I was given my first tivo tonight. It is a series 2 with a lifetime subscription. I have never really used a tivo (just a dvr from my cable company) and I have been reading up on some of the hacks that are available out there.

I have some experience using Linux, but I am certainly not highly proficient. I basically just want to be able to add the tivoweb hack without having to connect the tivo to a linux box. Is there anything out there where I can access the os using a windows pc? Like I said, I am a complete beginner when it comes to the tivo and the infrastructure involved. I do know that I can run a version of linux on my pc if necessary. If anyone has any ideas that would be fairly simple for a beginner to implement I would greatly appreciate it. Thanks in advance.


----------



## JWThiers (Apr 13, 2005)

bscwaryan said:


> Hey guys,
> 
> I was given my first tivo tonight. It is a series 2 with a lifetime subscription. I have never really used a tivo (just a dvr from my cable company) and I have been reading up on some of the hacks that are available out there.
> 
> I have some experience using Linux, but I am certainly not highly proficient. I basically just want to be able to add the tivoweb hack without having to connect the tivo to a linux box. Is there anything out there where I can access the os using a windows pc? Like I said, I am a complete beginner when it comes to the tivo and the infrastructure involved. I do know that I can run a version of linux on my pc if necessary. If anyone has any ideas that would be fairly simple for a beginner to implement I would greatly appreciate it. Thanks in advance.

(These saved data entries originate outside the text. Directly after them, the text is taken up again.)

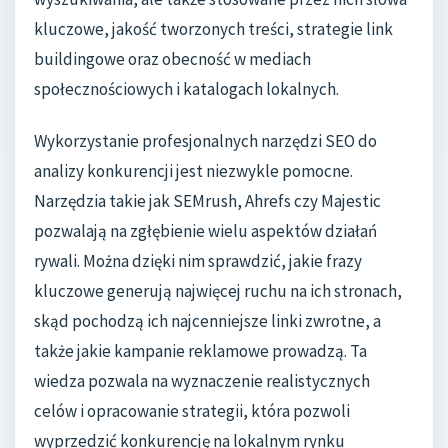
kluczowe, jakość tworzonych treści, strategie link
buildingowe oraz obecność w mediach
społecznościowych i katalogach lokalnych.
Wykorzystanie profesjonalnych narzędzi SEO do
analizy konkurencji jest niezwykle pomocne.
Narzędzia takie jak SEMrush, Ahrefs czy Majestic
pozwalają na zgłębienie wielu aspektów działań
rywali. Można dzięki nim sprawdzić, jakie frazy
kluczowe generują najwięcej ruchu na ich stronach,
skąd pochodzą ich najcenniejsze linki zwrotne, a
także jakie kampanie reklamowe prowadzą. Ta
wiedza pozwala na wyznaczenie realistycznych
celów i opracowanie strategii, która pozwoli
wyprzedzić konkurencję na lokalnym rynku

My personal opinion, is that MOST of the things that the average user wants to do with a Stand Alone Tivo is ready to go right out of the box with NO hacks needed. So I would look around at what you can do without hacking BEFORE you make the commitment. And it is a commitment because you will end up haveing to constantly tweak and monitor your system. Having said that I think if you look at This thread you will find the SApper will get you started.

I assume you are using a Stand alone tivo, if you are using a DirecTV w/Tivo Hacking makes more sense but look at the really LONG thread that says hacking just got a whole lot easier.


----------



## classicsat (Feb 18, 2004)

You don't really need to "know" Linux, but knowing Linux makes things easier to understand, and possibly take some shortcuts. All you really need to know is command line and a few Linux Bash conventions (forward slashes for directoresy, Linux is case sensitive, ls is the dir command.) Otherwise follow the howtos to the letter.


----------



## bscwaryan (Oct 8, 2007)

Thanks for the advice guys. I am going to stumble around through the forums here for a couple of weeks before I make any decisions on hacking this sucker. In my first day with my tivo, I already can't use my hd dvr anymore. This is so much ridiculously better.


----------



## BTUx9 (Nov 13, 2003)

bscwaryan said:


> Thanks for the advice guys. I am going to stumble around through the forums here for a couple of weeks before I make any decisions on hacking this sucker. In my first day with my tivo, I already can't use my hd dvr anymore. This is so much ridiculously better.


Amen, Brother!
TiVo puts all others to shame.


----------